Format: Binary columnar format

  • Not human-readable
  • Excellent for large datasets
  • Built-in compression
  • Schema evolution support

Usage Examples

Converting Datasets

# Convert a single dataset
python improved_dataset_converter.py input.csv output.jsonl --output-format jsonl

# Convert with validation
python improved_dataset_converter.py input.csv output.jsonl --validate

# Auto-detect input format
python improved_dataset_converter.py input.csv output.jsonl

Migrating All Datasets

# List all datasets and their formats
python migrate_datasets.py --list

# Migrate all datasets to JSONL format
python migrate_datasets.py --all --output-format jsonl

# Migrate without creating backups
python migrate_datasets.py --all --no-backup

Using the Enhanced Reader

from enhanced_dataset_reader import EnhancedDatasetReader

# Auto-detect format and read
reader = EnhancedDatasetReader()
records = reader.read_dataset("my_dataset.jsonl")

# Specify format explicitly
records = reader.read_dataset("my_dataset.csv", format_hint="csv")

# Limit number of records
records = reader.read_dataset("my_dataset.jsonl", max_lines=100)

Migration Guide

Step 1: Analyze Current Datasets

python migrate_datasets.py --list

This will show you all datasets and their current formats.

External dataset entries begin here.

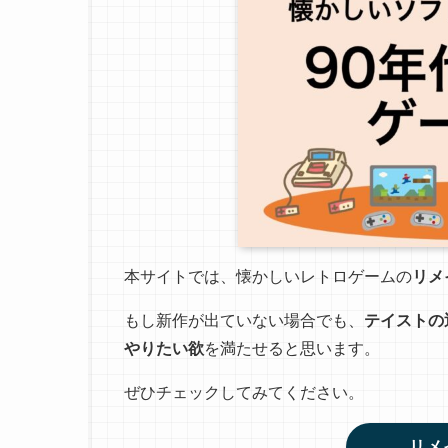
本サイトでは、懐かしいレトロゲームの
リメ
もし新作が出ていない場合でも、
テイストの
やりたい欲
を満たせると思います。
ぜひチェックしてみてください。
リメ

Step 2: Migrate to Better Format

# Migrate all datasets to JSONL (recommended)
python migrate_datasets.py --all --output-format jsonl

# Or migrate a specific dataset
python migrate_datasets.py --input datasets/my_dataset.csv --output-format jsonl

Step 3: Update Your Code

The prompt evaluator scripts have been updated to automatically detect and read the new formats. No changes needed to your existing code!

Format Comparison

Format Human Readable Special Chars Metadata Size Performance
JSONL Medium Fast
CSV ⚠️ Small Fast
TSV ⚠️ Small Fast
Pipe Small Slow
Parquet Very Small Very Fast

Best Practices

For New Datasets

  • Use JSONL format for maximum flexibility and robustness
  • Include metadata like source, timestamp, and category
  • Use meaningful IDs for each record

For Large Datasets

  • Consider Parquet format for better performance
  • Use streaming processing for very large files
  • Implement proper error handling

For Sharing Datasets

  • CSV format is most widely supported
  • Include a README with format documentation
  • Provide sample data for testing

Backward Compatibility

The enhanced dataset reader maintains full backward compatibility:

  • ✅ Reads existing pipe-delimited datasets
  • ✅ Works with all existing prompt evaluator scripts
  • ✅ No changes needed to existing code
  • ✅ Gradual migration supported

Example: Complete Workflow

# 1. Analyze your current datasets
python migrate_datasets.py --list

# 2. Migrate to JSONL format
python migrate_datasets.py --all --output-format jsonl

# 3. Validate the migration
python improved_dataset_converter.py datasets/my_dataset.jsonl --validate

# 4. Use with prompt evaluator (no changes needed!)
python prompt_evaluator.py --input datasets/my_dataset.jsonl --output results.csv

Troubleshooting

Common Issues

  1. "Unsupported format" error

    • Check file extension or use --format parameter
    • Ensure file is not corrupted
  2. "No records loaded" error

    • Check file format and content
    • Verify file permissions
  3. Memory issues with large datasets

    • Use max_lines parameter to limit records
    • Consider Parquet format for very large datasets

Getting Help

# Show help for converter
python improved_dataset_converter.py --help

# Show help for migrator
python migrate_datasets.py --help

# Test with sample data
python example_improved_formats.py

Performance Tips

  1. For small datasets (< 10MB): Use JSONL or CSV
  2. For medium datasets (10MB - 100MB): Use JSONL or TSV
  3. For large datasets (> 100MB): Use Parquet
  4. For streaming processing: Use JSONL
  5. For human editing: Use CSV

The improved formats solve the original problems while maintaining full backward compatibility. Choose the format that best fits your needs!